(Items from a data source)
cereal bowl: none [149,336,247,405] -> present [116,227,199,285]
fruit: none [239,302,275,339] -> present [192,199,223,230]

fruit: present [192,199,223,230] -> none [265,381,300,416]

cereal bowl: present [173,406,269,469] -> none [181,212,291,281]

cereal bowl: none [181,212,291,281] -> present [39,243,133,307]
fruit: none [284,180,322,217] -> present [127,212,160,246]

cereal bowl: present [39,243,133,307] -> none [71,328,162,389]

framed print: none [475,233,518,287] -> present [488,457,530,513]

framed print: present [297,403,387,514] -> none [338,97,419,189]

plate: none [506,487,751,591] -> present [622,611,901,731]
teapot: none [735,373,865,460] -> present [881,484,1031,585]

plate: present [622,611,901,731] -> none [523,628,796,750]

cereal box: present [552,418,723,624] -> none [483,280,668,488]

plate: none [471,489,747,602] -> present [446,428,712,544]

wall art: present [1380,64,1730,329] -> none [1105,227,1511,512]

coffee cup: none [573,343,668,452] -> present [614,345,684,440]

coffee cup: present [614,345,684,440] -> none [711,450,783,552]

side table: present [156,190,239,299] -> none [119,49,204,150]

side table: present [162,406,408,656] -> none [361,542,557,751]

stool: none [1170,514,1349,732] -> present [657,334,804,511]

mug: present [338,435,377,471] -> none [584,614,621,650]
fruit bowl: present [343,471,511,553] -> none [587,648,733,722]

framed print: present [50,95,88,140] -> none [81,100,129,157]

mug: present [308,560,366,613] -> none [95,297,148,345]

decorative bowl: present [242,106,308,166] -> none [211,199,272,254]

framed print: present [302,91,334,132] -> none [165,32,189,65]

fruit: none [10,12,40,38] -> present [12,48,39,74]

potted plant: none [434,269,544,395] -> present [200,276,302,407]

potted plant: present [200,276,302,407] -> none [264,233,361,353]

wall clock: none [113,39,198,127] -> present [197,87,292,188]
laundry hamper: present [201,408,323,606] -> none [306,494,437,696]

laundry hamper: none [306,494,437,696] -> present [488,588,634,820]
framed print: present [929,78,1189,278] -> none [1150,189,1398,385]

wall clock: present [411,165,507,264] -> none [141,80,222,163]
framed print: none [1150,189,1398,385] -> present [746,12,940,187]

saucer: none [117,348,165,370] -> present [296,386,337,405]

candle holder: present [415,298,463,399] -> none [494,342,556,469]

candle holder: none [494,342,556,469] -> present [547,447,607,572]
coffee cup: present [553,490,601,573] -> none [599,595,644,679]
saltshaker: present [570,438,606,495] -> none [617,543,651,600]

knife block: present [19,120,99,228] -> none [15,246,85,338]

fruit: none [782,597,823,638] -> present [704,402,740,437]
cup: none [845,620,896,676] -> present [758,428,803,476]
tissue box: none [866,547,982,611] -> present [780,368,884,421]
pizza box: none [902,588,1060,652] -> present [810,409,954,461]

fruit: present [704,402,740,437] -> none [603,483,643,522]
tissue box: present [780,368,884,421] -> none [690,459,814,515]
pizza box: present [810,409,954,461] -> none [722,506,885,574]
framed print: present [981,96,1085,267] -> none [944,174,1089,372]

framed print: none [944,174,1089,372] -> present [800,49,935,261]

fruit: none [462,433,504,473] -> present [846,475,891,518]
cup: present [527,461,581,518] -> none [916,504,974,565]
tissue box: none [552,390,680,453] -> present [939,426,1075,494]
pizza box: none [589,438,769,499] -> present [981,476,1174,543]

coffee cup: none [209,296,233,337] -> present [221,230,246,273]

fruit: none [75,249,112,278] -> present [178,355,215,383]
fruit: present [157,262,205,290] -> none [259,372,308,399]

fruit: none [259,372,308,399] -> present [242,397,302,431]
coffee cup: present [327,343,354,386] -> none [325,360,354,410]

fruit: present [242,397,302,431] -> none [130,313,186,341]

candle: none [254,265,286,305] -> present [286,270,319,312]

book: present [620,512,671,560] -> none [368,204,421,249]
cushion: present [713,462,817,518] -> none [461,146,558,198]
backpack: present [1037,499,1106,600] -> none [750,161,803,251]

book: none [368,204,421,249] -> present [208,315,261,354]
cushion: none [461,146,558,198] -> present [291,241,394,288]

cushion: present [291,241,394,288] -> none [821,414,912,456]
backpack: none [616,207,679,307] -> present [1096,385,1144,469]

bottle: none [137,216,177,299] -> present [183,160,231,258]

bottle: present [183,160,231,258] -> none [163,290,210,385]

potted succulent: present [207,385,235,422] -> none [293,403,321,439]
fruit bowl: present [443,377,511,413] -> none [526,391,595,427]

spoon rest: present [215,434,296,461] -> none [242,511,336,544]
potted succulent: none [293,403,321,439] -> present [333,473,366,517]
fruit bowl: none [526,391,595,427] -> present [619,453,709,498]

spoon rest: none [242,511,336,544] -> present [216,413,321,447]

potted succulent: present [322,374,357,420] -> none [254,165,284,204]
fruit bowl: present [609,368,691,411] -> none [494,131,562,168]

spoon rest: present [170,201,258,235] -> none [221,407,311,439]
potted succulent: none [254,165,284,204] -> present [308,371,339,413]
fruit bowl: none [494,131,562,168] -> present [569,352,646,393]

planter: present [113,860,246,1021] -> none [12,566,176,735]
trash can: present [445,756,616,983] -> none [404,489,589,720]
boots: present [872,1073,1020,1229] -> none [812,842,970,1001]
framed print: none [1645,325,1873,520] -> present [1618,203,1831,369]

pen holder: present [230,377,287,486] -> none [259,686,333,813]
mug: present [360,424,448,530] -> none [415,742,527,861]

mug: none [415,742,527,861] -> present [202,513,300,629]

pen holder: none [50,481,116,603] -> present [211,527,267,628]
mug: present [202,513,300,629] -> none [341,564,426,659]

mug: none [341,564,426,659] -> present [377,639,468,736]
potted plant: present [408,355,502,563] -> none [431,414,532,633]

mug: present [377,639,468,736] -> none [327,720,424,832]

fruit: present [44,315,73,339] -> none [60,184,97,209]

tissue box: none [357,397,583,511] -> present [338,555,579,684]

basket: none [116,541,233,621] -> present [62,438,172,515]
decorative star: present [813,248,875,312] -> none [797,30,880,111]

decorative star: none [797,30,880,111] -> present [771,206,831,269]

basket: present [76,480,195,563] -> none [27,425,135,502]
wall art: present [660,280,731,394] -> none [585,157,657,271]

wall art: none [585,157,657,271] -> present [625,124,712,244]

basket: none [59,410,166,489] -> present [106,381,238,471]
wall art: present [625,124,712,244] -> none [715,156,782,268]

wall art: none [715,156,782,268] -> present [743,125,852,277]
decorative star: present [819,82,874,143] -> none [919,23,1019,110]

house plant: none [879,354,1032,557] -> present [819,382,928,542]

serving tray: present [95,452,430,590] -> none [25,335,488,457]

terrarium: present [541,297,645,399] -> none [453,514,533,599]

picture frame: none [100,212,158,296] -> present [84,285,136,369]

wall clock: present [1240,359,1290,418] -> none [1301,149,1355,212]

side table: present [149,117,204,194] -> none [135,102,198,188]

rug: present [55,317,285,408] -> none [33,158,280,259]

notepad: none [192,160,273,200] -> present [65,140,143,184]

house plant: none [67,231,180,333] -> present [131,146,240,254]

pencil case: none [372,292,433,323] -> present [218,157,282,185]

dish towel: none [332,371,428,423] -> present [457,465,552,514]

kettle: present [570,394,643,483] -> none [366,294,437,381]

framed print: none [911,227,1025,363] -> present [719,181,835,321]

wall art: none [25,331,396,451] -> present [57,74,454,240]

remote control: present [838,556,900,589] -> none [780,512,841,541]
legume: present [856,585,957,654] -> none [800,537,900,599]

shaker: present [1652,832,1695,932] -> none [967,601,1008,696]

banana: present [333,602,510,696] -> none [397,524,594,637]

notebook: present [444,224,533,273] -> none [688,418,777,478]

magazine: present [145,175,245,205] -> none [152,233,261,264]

> [WORK INSTRUCTION] Lines with "cereal": return each one from the data above.

> [TASK SOLUTION]
cereal bowl: none [149,336,247,405] -> present [116,227,199,285]
cereal bowl: present [173,406,269,469] -> none [181,212,291,281]
cereal bowl: none [181,212,291,281] -> present [39,243,133,307]
cereal bowl: present [39,243,133,307] -> none [71,328,162,389]
cereal box: present [552,418,723,624] -> none [483,280,668,488]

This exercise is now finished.